Queria que você me ouvisse como se eu fosse música. Com aquela concentração sem esforço de quem mergulha no som e no significado da poesia melódica e se delicia em ouvir a mesma voz repetidas vezes.
Queria a atenção delicada que exige um contrato. Que faz seu revisor se debruçar sobre as ramificações semânticas de cada termo aplicado, com o olhar demorado e minucioso sobre cada linha.
Queria compartilhar o prazer que dividem sommelier e bom vinho. Enquanto um experimenta o novo com cautela e curiosidade, o outro se esparrama e preenche, surpreende e diverte-se ao encantar.
Queria que se encantasse com meus processos como se encanta com suas vendas. E não porque eu gostaria de ser maior que o seu trabalho. Mas porque gostaria de despertar em ti a animação que o dinheiro te desperta.
Porque, como se nota, em toda essa relação eu me via assim: como se eu fosse algo a estar em tuas mãos, passiva e encantadoramente. Música, contrato, vinho, dinheiro. Coisas como essas que te encantavam. E que me encantam, mas sempre em outra proporção. O que era meio de me conectar contigo, para ti eram o fim em si mesmo.

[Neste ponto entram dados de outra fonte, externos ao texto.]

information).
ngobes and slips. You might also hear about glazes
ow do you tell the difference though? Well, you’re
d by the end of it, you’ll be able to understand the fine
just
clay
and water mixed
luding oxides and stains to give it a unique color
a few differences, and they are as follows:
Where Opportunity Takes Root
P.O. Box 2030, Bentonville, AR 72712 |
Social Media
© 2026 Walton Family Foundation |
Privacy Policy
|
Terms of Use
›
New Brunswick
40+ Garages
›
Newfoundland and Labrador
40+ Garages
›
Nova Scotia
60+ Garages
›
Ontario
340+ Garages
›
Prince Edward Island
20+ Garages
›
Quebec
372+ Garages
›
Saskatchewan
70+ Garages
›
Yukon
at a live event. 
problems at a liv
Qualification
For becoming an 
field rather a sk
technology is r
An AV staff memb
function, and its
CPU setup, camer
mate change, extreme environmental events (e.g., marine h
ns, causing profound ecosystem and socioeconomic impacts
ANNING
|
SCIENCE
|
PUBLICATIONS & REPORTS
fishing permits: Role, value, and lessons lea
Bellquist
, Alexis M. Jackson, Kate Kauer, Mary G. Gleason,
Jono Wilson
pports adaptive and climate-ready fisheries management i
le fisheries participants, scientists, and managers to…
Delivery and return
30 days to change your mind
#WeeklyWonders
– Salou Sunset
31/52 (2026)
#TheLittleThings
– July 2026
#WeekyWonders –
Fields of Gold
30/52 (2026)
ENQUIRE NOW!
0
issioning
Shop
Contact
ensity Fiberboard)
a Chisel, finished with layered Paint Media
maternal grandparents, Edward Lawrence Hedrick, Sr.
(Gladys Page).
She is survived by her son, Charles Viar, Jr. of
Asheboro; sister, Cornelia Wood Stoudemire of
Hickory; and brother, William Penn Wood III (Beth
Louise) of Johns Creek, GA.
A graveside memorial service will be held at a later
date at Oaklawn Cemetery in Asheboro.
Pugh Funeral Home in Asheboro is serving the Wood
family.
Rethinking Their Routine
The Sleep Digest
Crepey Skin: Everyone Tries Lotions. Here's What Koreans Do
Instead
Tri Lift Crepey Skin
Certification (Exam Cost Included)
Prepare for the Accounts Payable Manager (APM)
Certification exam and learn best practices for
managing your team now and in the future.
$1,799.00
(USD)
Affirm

A gente conseguiu compartilhar corpo, comida, lugares, tempo, risadas. Mas não compartilhamos visões de mundo, de felicidade, de sucesso. Acho que nem de riqueza. E nesses casos, em que amamos um mundo e uma pessoa que não cabem no nosso, não há muito o que fazer. Como se eu fosse alguém, me retirei. Com a promessa de nunca mais agir como se eu fosse algo a esperar.